(Stored data)
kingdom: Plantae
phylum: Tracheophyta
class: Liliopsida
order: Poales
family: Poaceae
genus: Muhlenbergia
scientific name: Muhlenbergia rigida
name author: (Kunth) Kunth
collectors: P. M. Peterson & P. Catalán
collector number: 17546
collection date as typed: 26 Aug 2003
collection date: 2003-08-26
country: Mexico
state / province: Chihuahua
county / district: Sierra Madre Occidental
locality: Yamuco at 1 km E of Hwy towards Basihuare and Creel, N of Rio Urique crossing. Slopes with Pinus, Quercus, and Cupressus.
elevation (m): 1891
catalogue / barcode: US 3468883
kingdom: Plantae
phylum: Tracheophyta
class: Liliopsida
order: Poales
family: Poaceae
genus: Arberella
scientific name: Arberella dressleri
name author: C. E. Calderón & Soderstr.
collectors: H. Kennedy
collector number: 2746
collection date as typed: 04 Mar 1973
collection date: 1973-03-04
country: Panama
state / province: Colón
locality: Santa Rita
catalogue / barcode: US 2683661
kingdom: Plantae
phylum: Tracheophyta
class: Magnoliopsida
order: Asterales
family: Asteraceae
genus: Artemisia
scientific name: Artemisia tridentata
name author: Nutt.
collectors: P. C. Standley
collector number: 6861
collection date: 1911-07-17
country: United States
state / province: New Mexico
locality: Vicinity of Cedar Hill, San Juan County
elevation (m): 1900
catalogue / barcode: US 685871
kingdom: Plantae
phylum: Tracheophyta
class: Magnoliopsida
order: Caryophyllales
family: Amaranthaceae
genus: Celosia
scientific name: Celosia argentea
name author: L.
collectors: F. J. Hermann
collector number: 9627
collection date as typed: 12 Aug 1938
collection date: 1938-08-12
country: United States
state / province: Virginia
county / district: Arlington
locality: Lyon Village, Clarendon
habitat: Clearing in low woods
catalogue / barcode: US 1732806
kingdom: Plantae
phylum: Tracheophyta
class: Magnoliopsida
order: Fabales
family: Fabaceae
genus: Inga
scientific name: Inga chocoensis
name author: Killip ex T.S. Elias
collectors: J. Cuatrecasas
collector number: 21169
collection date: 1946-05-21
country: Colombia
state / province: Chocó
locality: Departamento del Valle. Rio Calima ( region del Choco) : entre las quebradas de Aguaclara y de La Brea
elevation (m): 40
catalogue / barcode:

__EXERCISE OBJECTIVE__
Print all of the lines above verbatim, from the first to the last.

__SOLUTION TO THIS PROBLEM__
kingdom: Plantae
phylum: Tracheophyta
class: Liliopsida
order: Poales
family: Poaceae
genus: Muhlenbergia
scientific name: Muhlenbergia rigida
name author: (Kunth) Kunth
collectors: P. M. Peterson & P. Catalán
collector number: 17546
collection date as typed: 26 Aug 2003
collection date: 2003-08-26
country: Mexico
state / province: Chihuahua
county / district: Sierra Madre Occidental
locality: Yamuco at 1 km E of Hwy towards Basihuare and Creel, N of Rio Urique crossing. Slopes with Pinus, Quercus, and Cupressus.
elevation (m): 1891
catalogue / barcode: US 3468883
kingdom: Plantae
phylum: Tracheophyta
class: Liliopsida
order: Poales
family: Poaceae
genus: Arberella
scientific name: Arberella dressleri
name author: C. E. Calderón & Soderstr.
collectors: H. Kennedy
collector number: 2746
collection date as typed: 04 Mar 1973
collection date: 1973-03-04
country: Panama
state / province: Colón
locality: Santa Rita
catalogue / barcode: US 2683661
kingdom: Plantae
phylum: Tracheophyta
class: Magnoliopsida
order: Asterales
family: Asteraceae
genus: Artemisia
scientific name: Artemisia tridentata
name author: Nutt.
collectors: P. C. Standley
collector number: 6861
collection date: 1911-07-17
country: United States
state / province: New Mexico
locality: Vicinity of Cedar Hill, San Juan County
elevation (m): 1900
catalogue / barcode: US 685871
kingdom: Plantae
phylum: Tracheophyta
class: Magnoliopsida
order: Caryophyllales
family: Amaranthaceae
genus: Celosia
scientific name: Celosia argentea
name author: L.
collectors: F. J. Hermann
collector number: 9627
collection date as typed: 12 Aug 1938
collection date: 1938-08-12
country: United States
state / province: Virginia
county / district: Arlington
locality: Lyon Village, Clarendon
habitat: Clearing in low woods
catalogue / barcode: US 1732806
kingdom: Plantae
phylum: Tracheophyta
class: Magnoliopsida
order: Fabales
family: Fabaceae
genus: Inga
scientific name: Inga chocoensis
name author: Killip ex T.S. Elias
collectors: J. Cuatrecasas
collector number: 21169
collection date: 1946-05-21
country: Colombia
state / province: Chocó
locality: Departamento del Valle. Rio Calima ( region del Choco) : entre las quebradas de Aguaclara y de La Brea
elevation (m): 40
catalogue / barcode:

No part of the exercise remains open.